*INSTRUCTIONS FOR THE TASK*:
Using the fishing thread, answer these:
(a) What kind of line and hooks does lastcast say are usually used, and how should the cut bait be fished?
(b) What other names does Native Diver list for grey snapper?
(c) What does MrFish say mingos are?

*TEXT*:
# Fishing past 3 mile bridge near the light up statue



## Coin_Guy (Apr 1, 2013)

Does anybody have any tips about going about catching mingo snapper near the rocks? And what kind of tackle? :thumbsup:


----------



## lastcast (Oct 12, 2007)

Coin_Guy said:


> Does anybody have any tips about going about catching mingo snapper near the rocks? And what kind of tackle? :thumbsup:


I think your looking for Mangrove. I don't fish there but usually lighter line smaller hooks and freeline cut bait back to them.


----------



## Coin_Guy (Apr 1, 2013)

Thanks people say mingo but I still say mangrove. Any suggestions on hook size?


----------



## lastcast (Oct 12, 2007)

They are different. Some call them Mangos I believe.


----------



## Native Diver (Aug 8, 2009)

Grey Snapper= AKA black snapper, mangrove snapper, mango


----------



## DavidM (Apr 5, 2013)

So these fish come that close in?


----------



## Coin_Guy (Apr 1, 2013)

Yes that is the fish I'm after. Can anybody recommend a hook size?


----------



## MrFish (Aug 21, 2009)

Coin_Guy said:


> Thanks people say mingo but I still say mangrove. Any suggestions on hook size?


Mingos are beeliners.


----------

[Saved data entries]

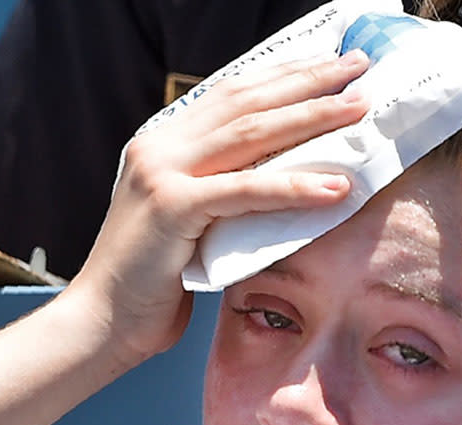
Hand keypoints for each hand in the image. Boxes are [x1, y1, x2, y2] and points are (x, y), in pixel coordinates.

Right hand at [65, 51, 371, 363]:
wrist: (102, 321)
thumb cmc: (152, 282)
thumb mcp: (192, 222)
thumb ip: (224, 191)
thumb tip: (287, 177)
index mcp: (163, 142)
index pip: (232, 93)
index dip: (284, 75)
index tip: (331, 65)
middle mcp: (159, 146)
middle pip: (247, 101)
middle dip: (307, 82)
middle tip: (357, 69)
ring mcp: (161, 172)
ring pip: (250, 134)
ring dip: (311, 118)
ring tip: (359, 111)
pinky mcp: (171, 207)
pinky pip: (244, 190)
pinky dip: (293, 186)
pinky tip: (335, 187)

*TASK SOLUTION*:
(a) Lighter line and smaller hooks, with the cut bait freelined back to them.
(b) Black snapper, mangrove snapper, and mango.
(c) Beeliners.